As the novella progresses we are treated to some wonderfully comic interplay between the main players, especially the three middle-aged women: Léa, Chéri’s mother (Madame Charlotte Peloux) and Marie-Laure, the mother of Chéri’s young bride. Colette portrays Léa and Charlotte Peloux as friendly adversaries, somehow drawing comfort from one another despite their differences. In this scene, at a gathering at Madame Peloux’s house, the guests discuss Chéri and Edmée’s wedding and the mother of the bride, Marie-Laure:
‘Madame Charlotte told us all about the wedding ceremony,’ bleated Madame Aldonza. ‘The young Madame Peloux was a dream in her wreath of orange blossom!’
‘A madonna! A madonna!’ Madame Peloux corrected at the top of her voice, with a burst of religious fervour. ‘Never, never, has anyone looked so divine. My son was in heaven! In heaven, I tell you! … What a pair they made, what a pair!’
‘You hear that, my passion? Orange blossom!’ Lili murmured. ‘And tell me, Charlotte, what about our mother-in-law, Marie-Laure?’
Madame Peloux’s pitiless eyes sparkled: ‘Oh, her! Out of place, absolutely out of place. In tight-fitting, black, like an eel wriggling out of the water – you could see everything, breasts, stomach – everything!’
‘By Jove!’ muttered the Baroness de la Berche with military gusto.
‘And that look of contempt she has for everybody, that look of having a dose of cyanide up her sleeve and half a pint of chloroform inside her handbag! As I said, out of place – that exactly describes her. She behaved as if she could only open spare us five minutes of her precious time –she’d hardly brushed the kiss off her lips, before she said, “Au revoir, Edmée, au revoir, Fred,” and off she flew.’ (pgs. 43-44)

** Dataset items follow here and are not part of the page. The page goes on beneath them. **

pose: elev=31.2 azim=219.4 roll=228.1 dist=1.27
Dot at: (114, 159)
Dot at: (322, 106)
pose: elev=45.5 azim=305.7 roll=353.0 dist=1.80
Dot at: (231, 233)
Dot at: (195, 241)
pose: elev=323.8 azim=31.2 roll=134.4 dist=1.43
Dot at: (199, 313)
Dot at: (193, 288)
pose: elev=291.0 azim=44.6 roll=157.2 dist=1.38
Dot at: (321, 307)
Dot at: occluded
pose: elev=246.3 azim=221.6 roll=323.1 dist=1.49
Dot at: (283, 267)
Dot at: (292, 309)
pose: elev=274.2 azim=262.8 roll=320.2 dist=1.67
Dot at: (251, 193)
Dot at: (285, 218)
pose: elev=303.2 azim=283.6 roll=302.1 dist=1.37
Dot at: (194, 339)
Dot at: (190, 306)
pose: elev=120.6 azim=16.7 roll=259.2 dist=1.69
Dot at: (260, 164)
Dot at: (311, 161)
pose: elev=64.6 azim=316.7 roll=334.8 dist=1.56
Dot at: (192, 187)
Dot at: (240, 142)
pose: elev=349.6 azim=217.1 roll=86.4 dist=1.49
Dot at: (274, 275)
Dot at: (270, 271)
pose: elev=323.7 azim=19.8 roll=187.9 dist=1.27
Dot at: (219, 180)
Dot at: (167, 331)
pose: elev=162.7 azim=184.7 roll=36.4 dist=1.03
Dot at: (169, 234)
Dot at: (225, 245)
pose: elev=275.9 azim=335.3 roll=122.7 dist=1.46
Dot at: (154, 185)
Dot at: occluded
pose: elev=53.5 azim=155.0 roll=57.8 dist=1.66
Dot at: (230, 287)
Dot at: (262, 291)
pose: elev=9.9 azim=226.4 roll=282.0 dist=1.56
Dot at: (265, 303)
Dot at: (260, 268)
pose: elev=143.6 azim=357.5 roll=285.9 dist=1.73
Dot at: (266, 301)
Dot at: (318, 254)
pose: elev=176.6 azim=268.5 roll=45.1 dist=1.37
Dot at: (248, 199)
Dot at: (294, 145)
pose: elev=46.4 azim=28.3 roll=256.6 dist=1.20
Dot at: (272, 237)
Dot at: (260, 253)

However, it is the changes in Léa and Chéri’s relationship which form the heart of this book. Léa has had a number of other lovers in the past, but Chéri just might be the love of her life. At one point, he openly admits:
‘What I should have liked, or rather what would have been…fitting…decent…is to be your last [lover].’ (pg. 33)
Alone for the first time in many years, Léa is unable to settle, anxious that her beauty is fading. Which of the old crones at Madame Peloux’s house will Léa resemble in ten years’ time?
She drank some water, got out of bed, bathed her inflamed eyes, put on a little powder, poked the fire, and went back to bed. She was on her guard, full of mistrust for an enemy she had never known: grief. She had just said goodbye to thirty years of easy living: years spent pleasantly, intent often on love, sometimes on money. This had left her, at almost fifty, still young and defenceless. (p. 47)
That’s about as much as I’m going to reveal about the plot, save to say that my sympathies were with Léa throughout. Luckily for her, she is financially independent at a time when many women had to marry for financial support and survival.
Chéri was my first experience of Colette, and I’d happily read another at some point. I enjoyed the richness of Colette’s prose and the wonderful evocation of the period.
Other information on Colette: Lizzi at These Little Words posted a very interesting piece on Colette (which prompted me to try one of her books), and Max at Pechorin’s Journal has reviewed Gigi and The Cat – Gigi sounds as if it would make a delightful companion piece to Chéri.
My edition of Chéri (tr. by Roger Senhouse) is published in the UK by Vintage Books. Source: personal copy.